Exercise inputs: Begin

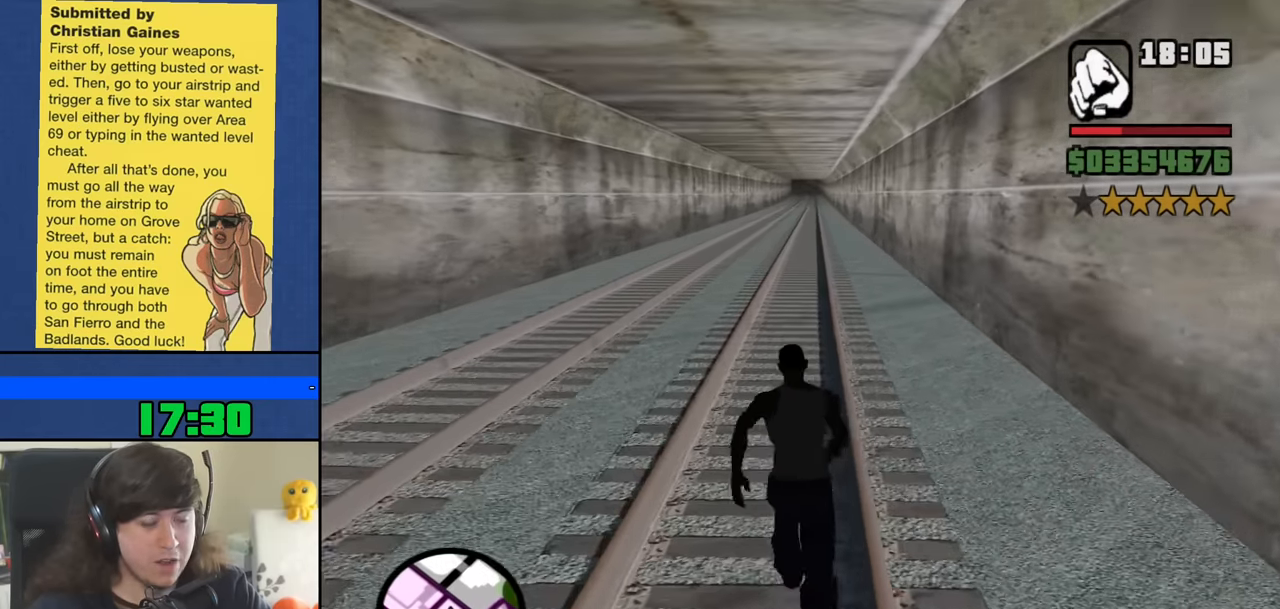
{"keys": ["space", "w"], "mouse": [], "events": [[33, "space", "up"], [133, "space", "down"], [217, "space", "up"], [317, "space", "down"], [417, "space", "up"], [500, "space", "down"]]}
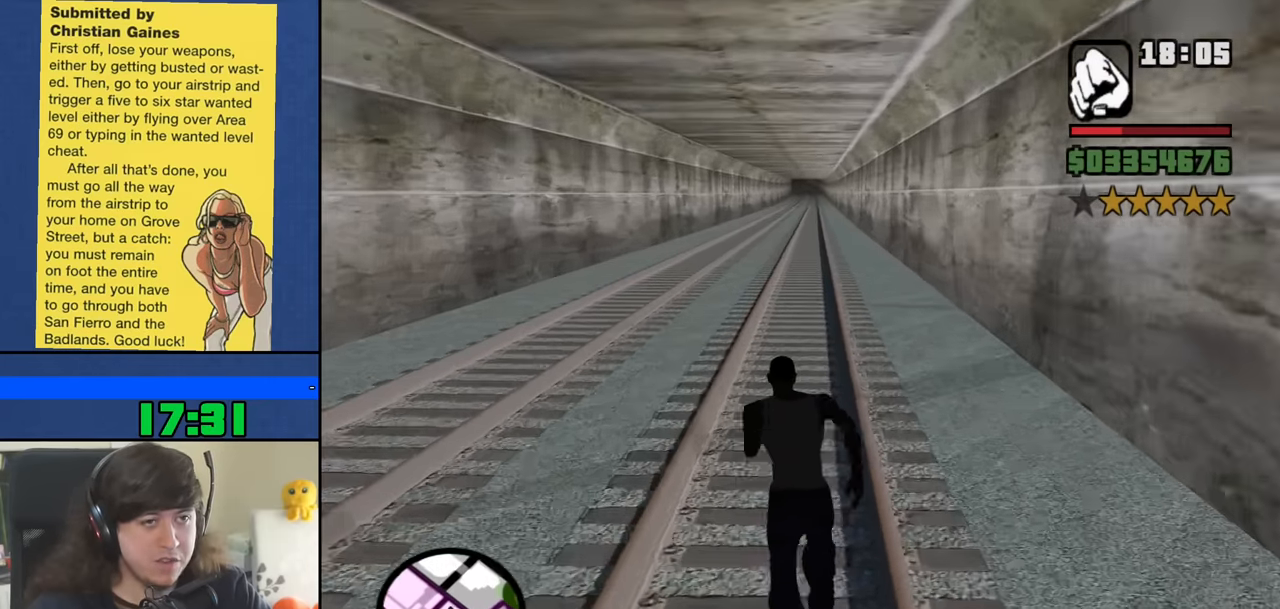
{"keys": ["w"], "mouse": [], "events": [[100, "space", "up"], [199, "space", "down"], [283, "space", "up"], [383, "space", "down"], [466, "space", "up"]]}
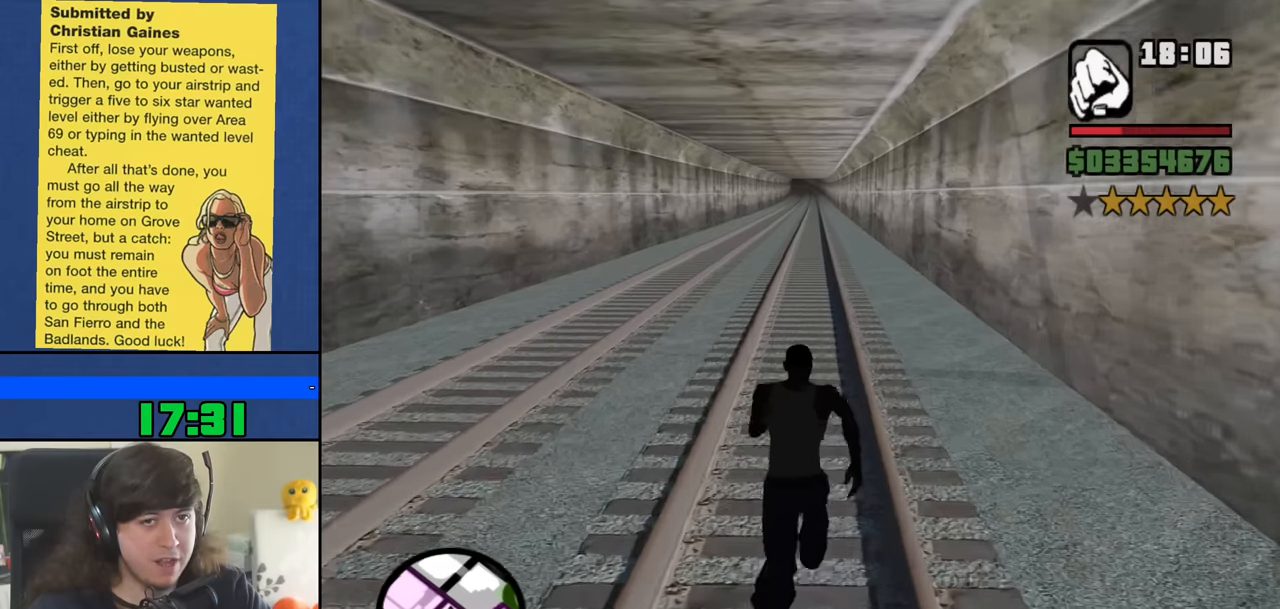
{"keys": ["space", "w"], "mouse": [], "events": [[50, "space", "down"], [150, "space", "up"], [233, "space", "down"], [333, "space", "up"], [433, "space", "down"]]}
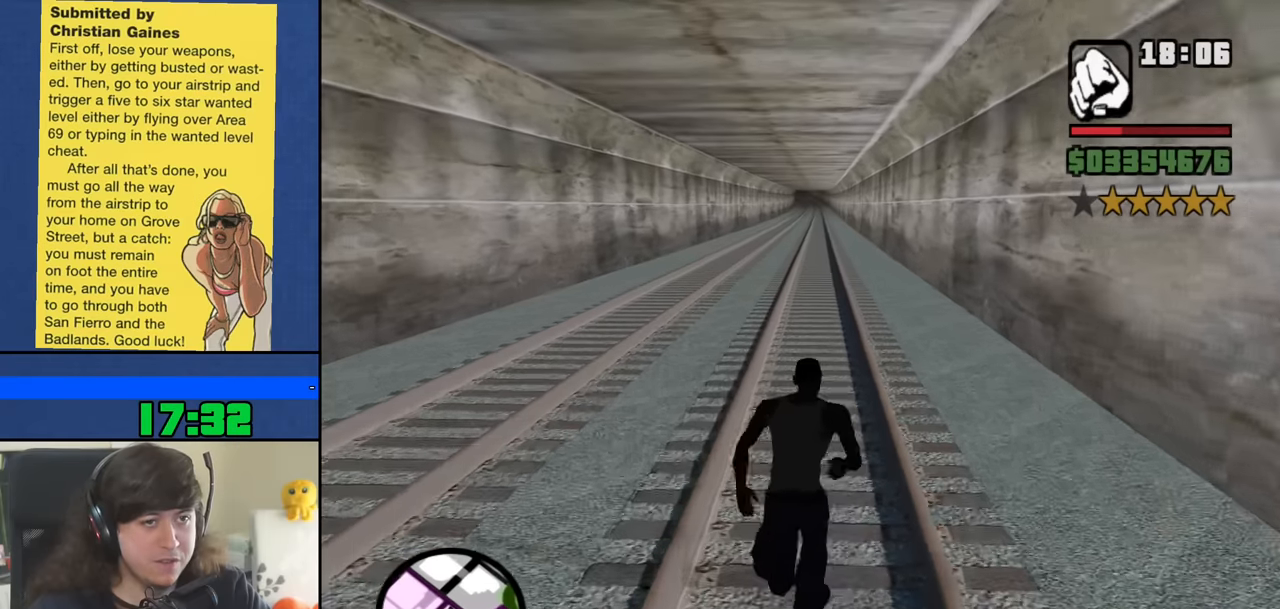
{"keys": ["space", "w"], "mouse": [], "events": [[17, "space", "up"], [117, "space", "down"], [200, "space", "up"], [300, "space", "down"], [400, "space", "up"], [483, "space", "down"]]}
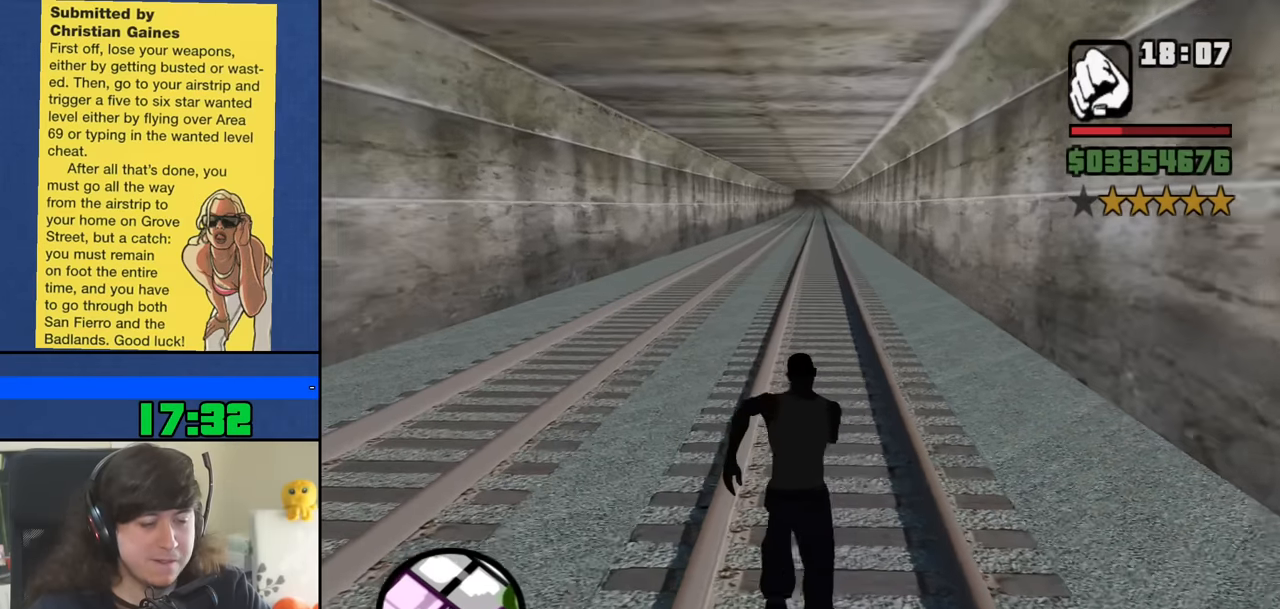
{"keys": ["w"], "mouse": [], "events": [[83, "space", "up"], [183, "space", "down"], [267, "space", "up"], [367, "space", "down"], [450, "space", "up"]]}
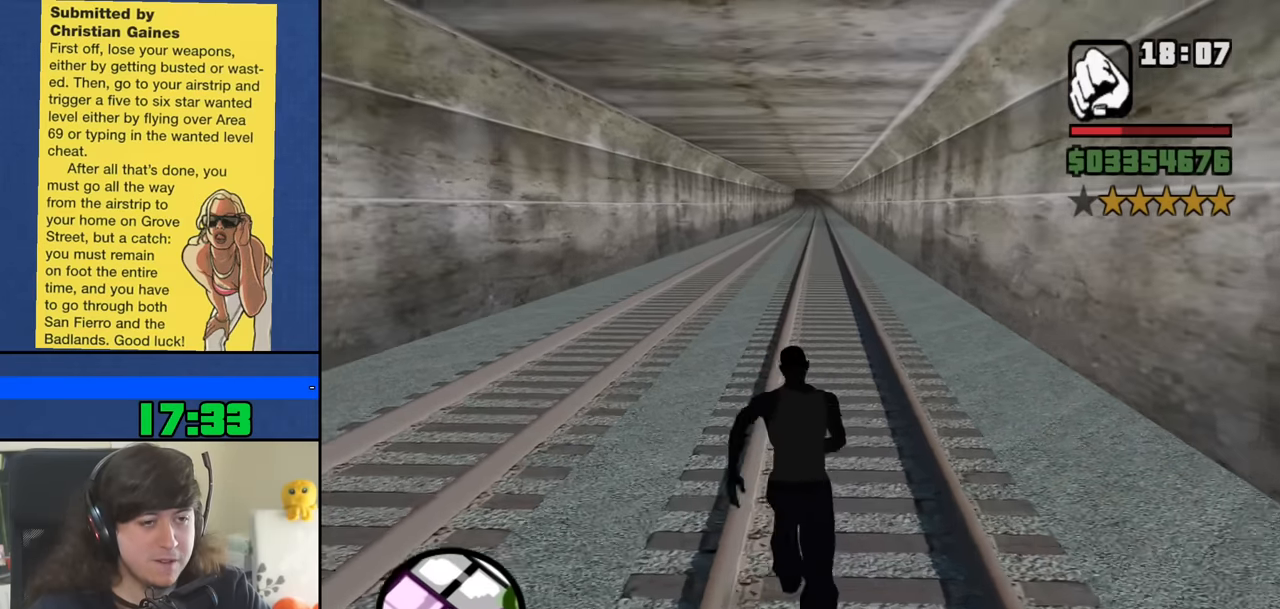
{"keys": ["space", "w"], "mouse": [], "events": [[50, "space", "down"], [150, "space", "up"], [233, "space", "down"], [333, "space", "up"], [433, "space", "down"]]}
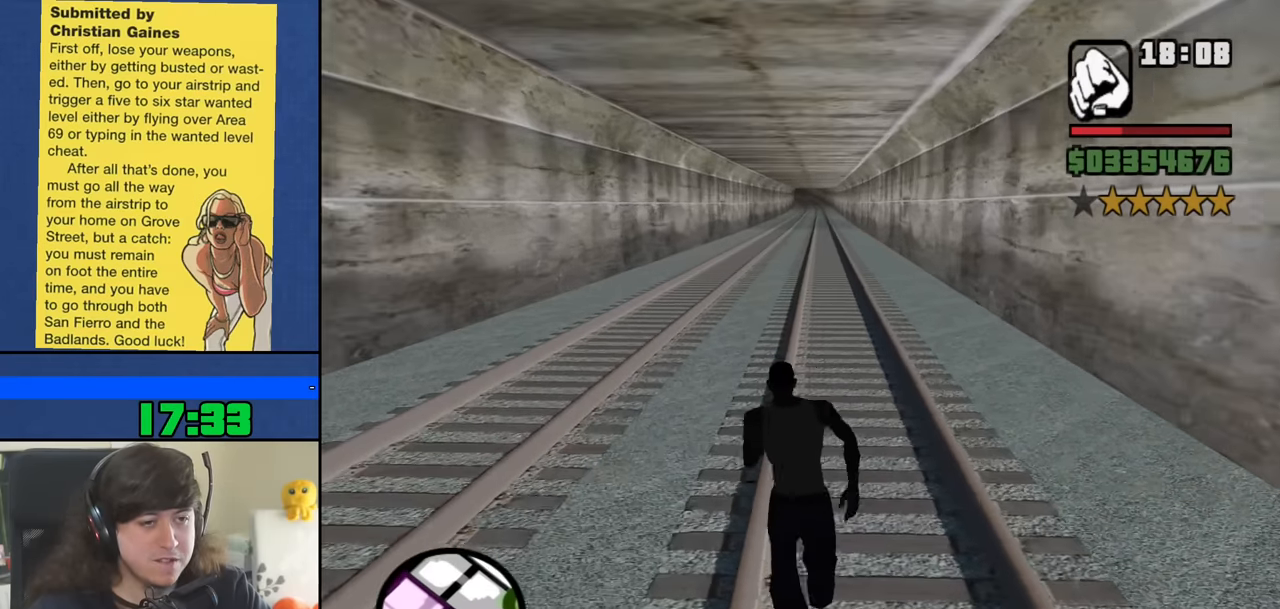
{"keys": ["space", "w"], "mouse": [], "events": [[17, "space", "up"], [117, "space", "down"], [200, "space", "up"], [300, "space", "down"], [400, "space", "up"], [483, "space", "down"]]}
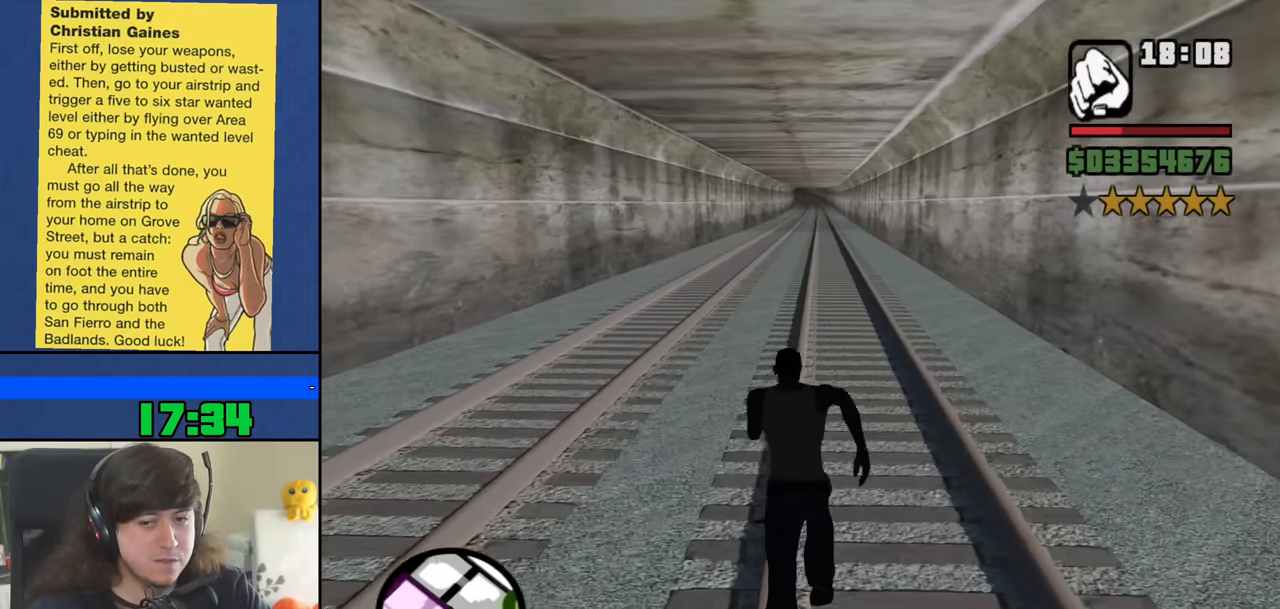
{"keys": ["w"], "mouse": [], "events": [[83, "space", "up"], [167, "space", "down"], [267, "space", "up"], [367, "space", "down"], [450, "space", "up"]]}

Exercise inputs: End

• _Work instructions_
The records above are to be transcribed word for word. Skip the images.

• _Solution for this exercise_
{"keys": ["space", "w"], "mouse": [], "events": [[33, "space", "up"], [133, "space", "down"], [217, "space", "up"], [317, "space", "down"], [417, "space", "up"], [500, "space", "down"]]}
{"keys": ["w"], "mouse": [], "events": [[100, "space", "up"], [199, "space", "down"], [283, "space", "up"], [383, "space", "down"], [466, "space", "up"]]}
{"keys": ["space", "w"], "mouse": [], "events": [[50, "space", "down"], [150, "space", "up"], [233, "space", "down"], [333, "space", "up"], [433, "space", "down"]]}
{"keys": ["space", "w"], "mouse": [], "events": [[17, "space", "up"], [117, "space", "down"], [200, "space", "up"], [300, "space", "down"], [400, "space", "up"], [483, "space", "down"]]}
{"keys": ["w"], "mouse": [], "events": [[83, "space", "up"], [183, "space", "down"], [267, "space", "up"], [367, "space", "down"], [450, "space", "up"]]}
{"keys": ["space", "w"], "mouse": [], "events": [[50, "space", "down"], [150, "space", "up"], [233, "space", "down"], [333, "space", "up"], [433, "space", "down"]]}
{"keys": ["space", "w"], "mouse": [], "events": [[17, "space", "up"], [117, "space", "down"], [200, "space", "up"], [300, "space", "down"], [400, "space", "up"], [483, "space", "down"]]}
{"keys": ["w"], "mouse": [], "events": [[83, "space", "up"], [167, "space", "down"], [267, "space", "up"], [367, "space", "down"], [450, "space", "up"]]}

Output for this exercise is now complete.